== Segment start ==

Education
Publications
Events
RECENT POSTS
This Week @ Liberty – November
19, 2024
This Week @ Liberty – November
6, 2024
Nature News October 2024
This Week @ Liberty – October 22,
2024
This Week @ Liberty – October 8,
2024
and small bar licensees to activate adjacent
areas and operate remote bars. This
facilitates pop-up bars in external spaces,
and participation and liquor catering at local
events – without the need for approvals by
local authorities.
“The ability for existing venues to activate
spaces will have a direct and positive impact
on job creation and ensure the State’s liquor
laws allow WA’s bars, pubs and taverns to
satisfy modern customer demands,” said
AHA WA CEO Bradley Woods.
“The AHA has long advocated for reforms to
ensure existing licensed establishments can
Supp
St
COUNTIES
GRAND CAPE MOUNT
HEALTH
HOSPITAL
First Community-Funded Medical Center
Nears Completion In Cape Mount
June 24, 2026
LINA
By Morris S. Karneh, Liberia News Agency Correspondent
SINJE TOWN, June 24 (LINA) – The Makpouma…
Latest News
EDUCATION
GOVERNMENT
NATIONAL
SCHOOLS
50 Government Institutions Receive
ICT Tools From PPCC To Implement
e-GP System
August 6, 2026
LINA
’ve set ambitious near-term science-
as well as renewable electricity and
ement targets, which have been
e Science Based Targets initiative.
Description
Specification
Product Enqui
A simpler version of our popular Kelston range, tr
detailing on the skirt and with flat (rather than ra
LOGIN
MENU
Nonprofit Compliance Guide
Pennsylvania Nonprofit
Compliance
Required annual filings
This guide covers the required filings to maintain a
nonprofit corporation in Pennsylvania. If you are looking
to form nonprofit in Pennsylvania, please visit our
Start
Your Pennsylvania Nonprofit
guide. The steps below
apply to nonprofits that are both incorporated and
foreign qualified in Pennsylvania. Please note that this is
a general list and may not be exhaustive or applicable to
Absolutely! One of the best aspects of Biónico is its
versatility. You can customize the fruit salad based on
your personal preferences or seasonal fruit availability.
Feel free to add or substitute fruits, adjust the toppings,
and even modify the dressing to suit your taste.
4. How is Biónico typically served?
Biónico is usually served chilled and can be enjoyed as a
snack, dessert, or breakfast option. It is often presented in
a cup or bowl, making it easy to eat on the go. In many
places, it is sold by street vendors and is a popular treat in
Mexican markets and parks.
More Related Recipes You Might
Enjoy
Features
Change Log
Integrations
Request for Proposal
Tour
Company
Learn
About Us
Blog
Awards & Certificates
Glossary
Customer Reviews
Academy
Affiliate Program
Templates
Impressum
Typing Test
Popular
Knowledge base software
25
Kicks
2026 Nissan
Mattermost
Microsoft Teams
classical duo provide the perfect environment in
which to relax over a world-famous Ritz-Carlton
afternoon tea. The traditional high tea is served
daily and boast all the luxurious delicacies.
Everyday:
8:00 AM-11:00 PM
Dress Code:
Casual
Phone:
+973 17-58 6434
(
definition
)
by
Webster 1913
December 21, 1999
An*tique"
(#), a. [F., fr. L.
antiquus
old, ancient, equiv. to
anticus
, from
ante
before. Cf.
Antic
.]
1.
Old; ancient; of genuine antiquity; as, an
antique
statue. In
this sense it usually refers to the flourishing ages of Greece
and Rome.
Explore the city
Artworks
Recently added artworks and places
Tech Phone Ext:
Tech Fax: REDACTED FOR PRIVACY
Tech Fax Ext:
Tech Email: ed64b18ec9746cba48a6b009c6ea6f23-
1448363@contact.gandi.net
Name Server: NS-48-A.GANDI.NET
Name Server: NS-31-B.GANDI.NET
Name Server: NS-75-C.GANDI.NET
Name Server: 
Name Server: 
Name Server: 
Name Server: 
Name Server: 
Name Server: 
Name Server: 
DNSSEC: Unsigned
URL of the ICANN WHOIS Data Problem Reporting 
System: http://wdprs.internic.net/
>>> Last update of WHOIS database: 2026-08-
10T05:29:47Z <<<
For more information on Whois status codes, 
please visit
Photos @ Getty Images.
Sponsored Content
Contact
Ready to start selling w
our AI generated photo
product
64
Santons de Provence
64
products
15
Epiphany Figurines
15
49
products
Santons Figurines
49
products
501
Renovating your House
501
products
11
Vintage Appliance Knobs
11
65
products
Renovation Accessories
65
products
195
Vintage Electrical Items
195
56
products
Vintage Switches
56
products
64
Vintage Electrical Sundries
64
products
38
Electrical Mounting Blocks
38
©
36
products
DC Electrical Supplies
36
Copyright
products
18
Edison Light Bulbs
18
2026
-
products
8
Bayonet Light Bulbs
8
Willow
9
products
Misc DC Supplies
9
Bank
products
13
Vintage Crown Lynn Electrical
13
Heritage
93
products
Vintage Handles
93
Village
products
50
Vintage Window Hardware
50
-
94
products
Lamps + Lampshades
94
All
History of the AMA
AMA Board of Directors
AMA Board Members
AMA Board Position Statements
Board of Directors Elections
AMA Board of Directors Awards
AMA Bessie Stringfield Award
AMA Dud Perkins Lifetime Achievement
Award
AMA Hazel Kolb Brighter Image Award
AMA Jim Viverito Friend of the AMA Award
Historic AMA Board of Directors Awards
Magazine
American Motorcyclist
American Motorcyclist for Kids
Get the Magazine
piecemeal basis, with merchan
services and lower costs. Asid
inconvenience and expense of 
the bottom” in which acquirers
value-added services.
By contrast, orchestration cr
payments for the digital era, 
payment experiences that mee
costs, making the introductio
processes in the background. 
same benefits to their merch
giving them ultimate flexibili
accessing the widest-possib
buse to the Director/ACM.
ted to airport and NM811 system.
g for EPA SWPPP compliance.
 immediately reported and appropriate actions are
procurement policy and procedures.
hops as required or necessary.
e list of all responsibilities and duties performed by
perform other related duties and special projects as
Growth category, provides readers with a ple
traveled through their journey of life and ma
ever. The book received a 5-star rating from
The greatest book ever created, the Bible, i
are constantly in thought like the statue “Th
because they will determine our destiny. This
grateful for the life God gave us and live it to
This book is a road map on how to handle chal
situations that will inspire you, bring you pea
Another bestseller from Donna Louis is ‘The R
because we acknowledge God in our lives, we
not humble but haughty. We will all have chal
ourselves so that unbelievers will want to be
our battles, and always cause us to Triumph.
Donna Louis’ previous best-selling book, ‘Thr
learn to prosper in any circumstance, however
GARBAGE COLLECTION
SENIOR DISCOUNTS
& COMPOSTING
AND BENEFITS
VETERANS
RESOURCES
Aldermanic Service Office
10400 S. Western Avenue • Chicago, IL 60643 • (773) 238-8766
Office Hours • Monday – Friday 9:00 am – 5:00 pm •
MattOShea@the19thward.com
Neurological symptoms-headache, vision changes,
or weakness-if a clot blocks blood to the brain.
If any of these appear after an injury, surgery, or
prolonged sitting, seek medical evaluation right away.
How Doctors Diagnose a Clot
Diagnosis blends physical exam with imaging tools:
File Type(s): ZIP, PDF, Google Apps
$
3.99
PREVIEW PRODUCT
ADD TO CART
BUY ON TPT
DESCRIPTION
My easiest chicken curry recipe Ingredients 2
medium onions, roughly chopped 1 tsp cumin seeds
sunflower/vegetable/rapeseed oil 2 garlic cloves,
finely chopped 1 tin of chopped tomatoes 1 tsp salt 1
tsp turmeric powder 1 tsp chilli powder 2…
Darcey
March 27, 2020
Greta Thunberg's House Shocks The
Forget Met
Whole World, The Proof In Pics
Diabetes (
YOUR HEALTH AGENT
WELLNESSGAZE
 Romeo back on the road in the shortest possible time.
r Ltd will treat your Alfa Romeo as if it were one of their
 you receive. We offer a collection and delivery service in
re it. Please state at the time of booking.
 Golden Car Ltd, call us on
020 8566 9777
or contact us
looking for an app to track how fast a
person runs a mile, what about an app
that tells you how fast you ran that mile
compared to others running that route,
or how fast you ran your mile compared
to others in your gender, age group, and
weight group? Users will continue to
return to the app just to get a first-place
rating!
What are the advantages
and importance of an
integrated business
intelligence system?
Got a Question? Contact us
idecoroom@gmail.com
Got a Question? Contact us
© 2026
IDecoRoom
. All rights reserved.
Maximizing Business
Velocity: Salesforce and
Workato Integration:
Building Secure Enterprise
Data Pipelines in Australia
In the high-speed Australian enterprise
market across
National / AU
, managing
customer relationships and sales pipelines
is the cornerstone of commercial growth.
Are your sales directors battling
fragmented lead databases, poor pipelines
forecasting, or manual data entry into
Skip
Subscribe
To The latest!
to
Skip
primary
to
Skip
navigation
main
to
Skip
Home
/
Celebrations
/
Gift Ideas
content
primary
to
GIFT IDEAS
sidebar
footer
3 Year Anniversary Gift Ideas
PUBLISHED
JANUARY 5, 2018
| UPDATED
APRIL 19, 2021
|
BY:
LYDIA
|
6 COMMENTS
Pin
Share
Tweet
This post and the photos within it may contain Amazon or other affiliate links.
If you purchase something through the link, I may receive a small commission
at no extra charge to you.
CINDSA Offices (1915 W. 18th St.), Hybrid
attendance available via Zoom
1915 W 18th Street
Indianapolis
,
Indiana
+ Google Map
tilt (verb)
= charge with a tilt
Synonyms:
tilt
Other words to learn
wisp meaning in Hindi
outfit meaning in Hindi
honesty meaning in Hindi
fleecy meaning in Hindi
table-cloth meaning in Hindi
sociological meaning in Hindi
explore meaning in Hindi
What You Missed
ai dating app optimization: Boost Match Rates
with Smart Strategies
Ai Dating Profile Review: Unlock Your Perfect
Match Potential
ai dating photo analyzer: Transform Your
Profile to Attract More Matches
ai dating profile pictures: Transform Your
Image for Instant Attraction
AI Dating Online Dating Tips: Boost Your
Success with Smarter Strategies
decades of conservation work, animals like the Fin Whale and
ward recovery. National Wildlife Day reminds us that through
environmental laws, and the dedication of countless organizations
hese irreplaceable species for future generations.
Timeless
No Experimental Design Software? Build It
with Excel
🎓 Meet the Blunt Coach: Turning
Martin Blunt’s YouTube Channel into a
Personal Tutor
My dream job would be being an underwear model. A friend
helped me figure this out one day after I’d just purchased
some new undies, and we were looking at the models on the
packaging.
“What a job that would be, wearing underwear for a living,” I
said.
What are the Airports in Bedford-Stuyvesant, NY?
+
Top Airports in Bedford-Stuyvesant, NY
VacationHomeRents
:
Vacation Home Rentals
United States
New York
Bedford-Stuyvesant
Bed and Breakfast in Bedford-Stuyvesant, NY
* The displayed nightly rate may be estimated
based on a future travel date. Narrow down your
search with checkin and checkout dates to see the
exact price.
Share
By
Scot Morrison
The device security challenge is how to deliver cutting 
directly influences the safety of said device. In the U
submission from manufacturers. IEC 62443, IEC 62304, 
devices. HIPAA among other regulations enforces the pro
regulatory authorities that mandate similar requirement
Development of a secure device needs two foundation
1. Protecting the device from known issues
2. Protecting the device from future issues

== Segment end ==

TO-DO ITEM:
Render the items from the start through the line containing "laws allow WA’s bars, pubs and taverns to" as a Markdown table with the columns Row and Line, skipping blank lines.

FINISHED TASK:
| Row | Line |
|---|---|
| 1 | Education |
| 2 | Publications |
| 3 | Events |
| 4 | RECENT POSTS |
| 5 | This Week @ Liberty – November |
| 6 | 19, 2024 |
| 7 | This Week @ Liberty – November |
| 8 | 6, 2024 |
| 9 | Nature News October 2024 |
| 10 | This Week @ Liberty – October 22, |
| 11 | 2024 |
| 12 | This Week @ Liberty – October 8, |
| 13 | 2024 |
| 14 | and small bar licensees to activate adjacent |
| 15 | areas and operate remote bars. This |
| 16 | facilitates pop-up bars in external spaces, |
| 17 | and participation and liquor catering at local |
| 18 | events – without the need for approvals by |
| 19 | local authorities. |
| 20 | “The ability for existing venues to activate |
| 21 | spaces will have a direct and positive impact |
| 22 | on job creation and ensure the State’s liquor |
| 23 | laws allow WA’s bars, pubs and taverns to |